Only one stretch of the records below should be repeated. It starts with the line containing "Screening examination; compressed" and goes on through the line containing "Image type: full-field", exactly as written.

- **Records shown**:
========================================

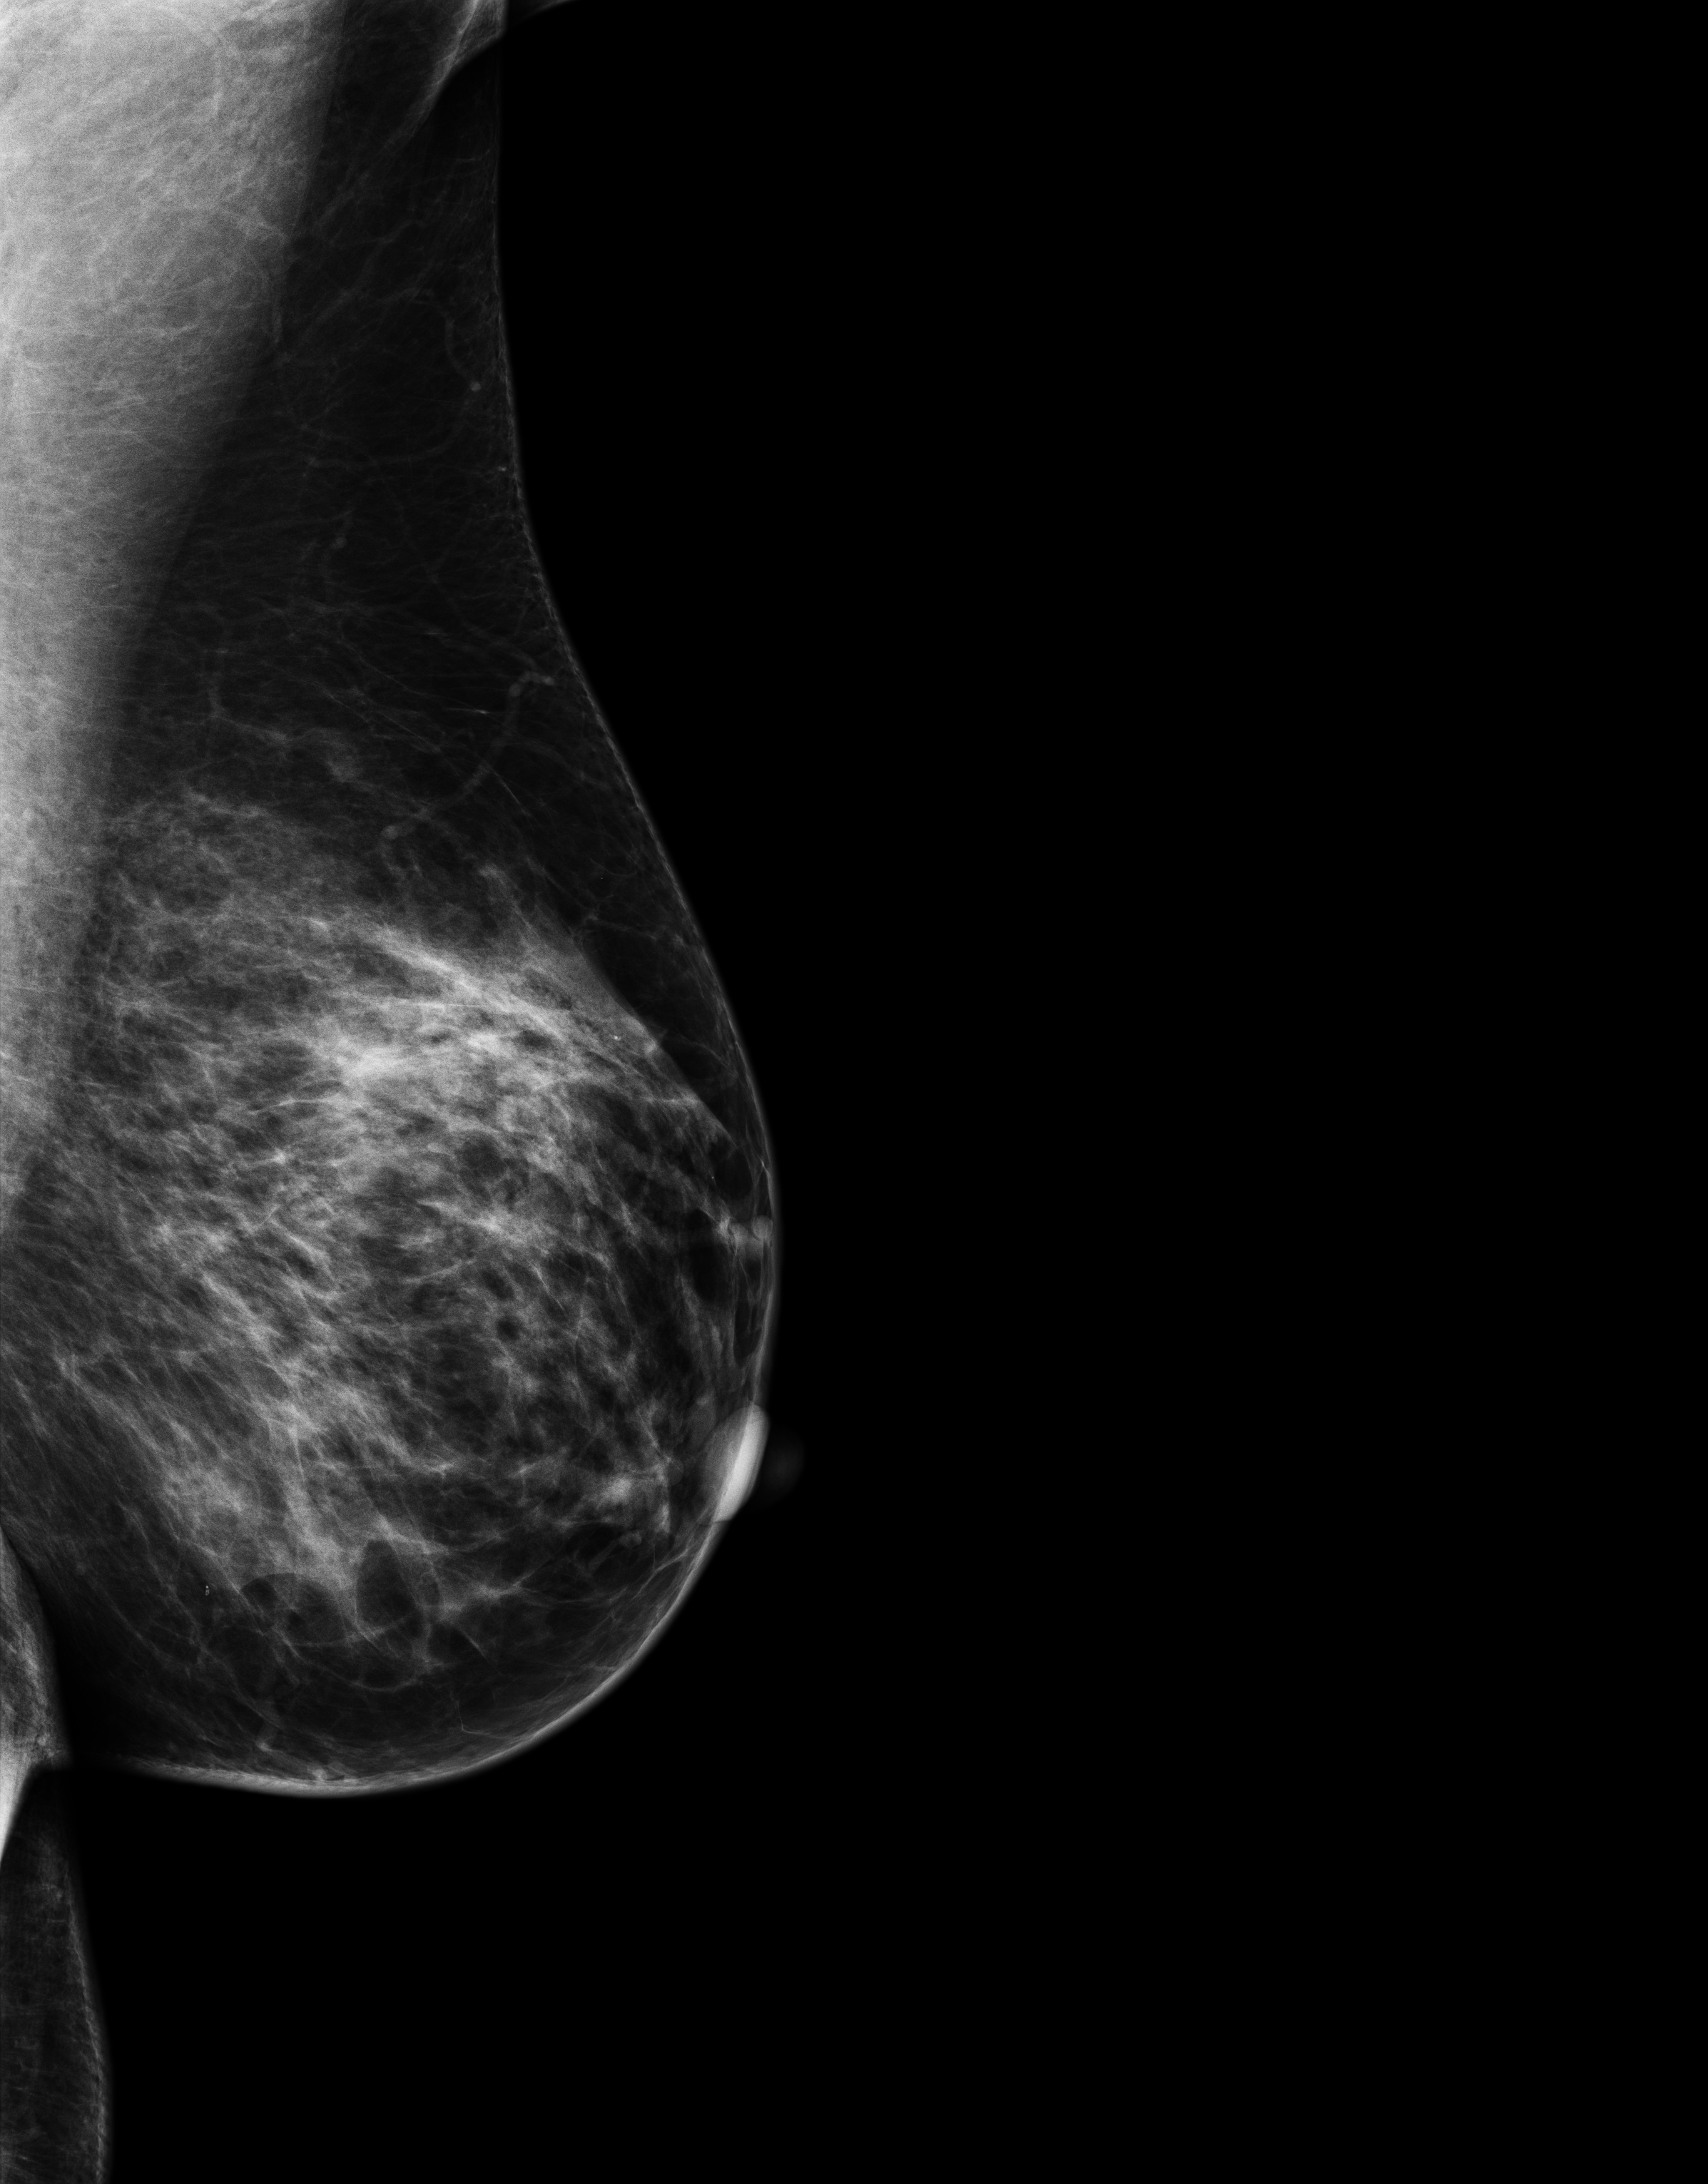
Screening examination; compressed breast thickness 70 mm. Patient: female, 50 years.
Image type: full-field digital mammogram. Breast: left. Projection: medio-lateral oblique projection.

========================================

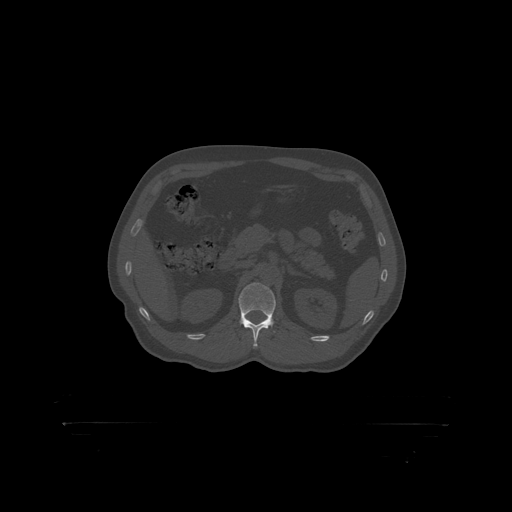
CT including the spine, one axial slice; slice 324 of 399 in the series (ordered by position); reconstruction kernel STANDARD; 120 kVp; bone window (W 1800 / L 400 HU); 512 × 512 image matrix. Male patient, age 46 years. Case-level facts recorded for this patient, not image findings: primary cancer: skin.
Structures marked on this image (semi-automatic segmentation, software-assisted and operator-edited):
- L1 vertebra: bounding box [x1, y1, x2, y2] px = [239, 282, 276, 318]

========================================

- **Exercise response**:
Screening examination; compressed breast thickness 70 mm. Patient: female, 50 years.
Image type: full-field digital mammogram. Breast: left. Projection: medio-lateral oblique projection.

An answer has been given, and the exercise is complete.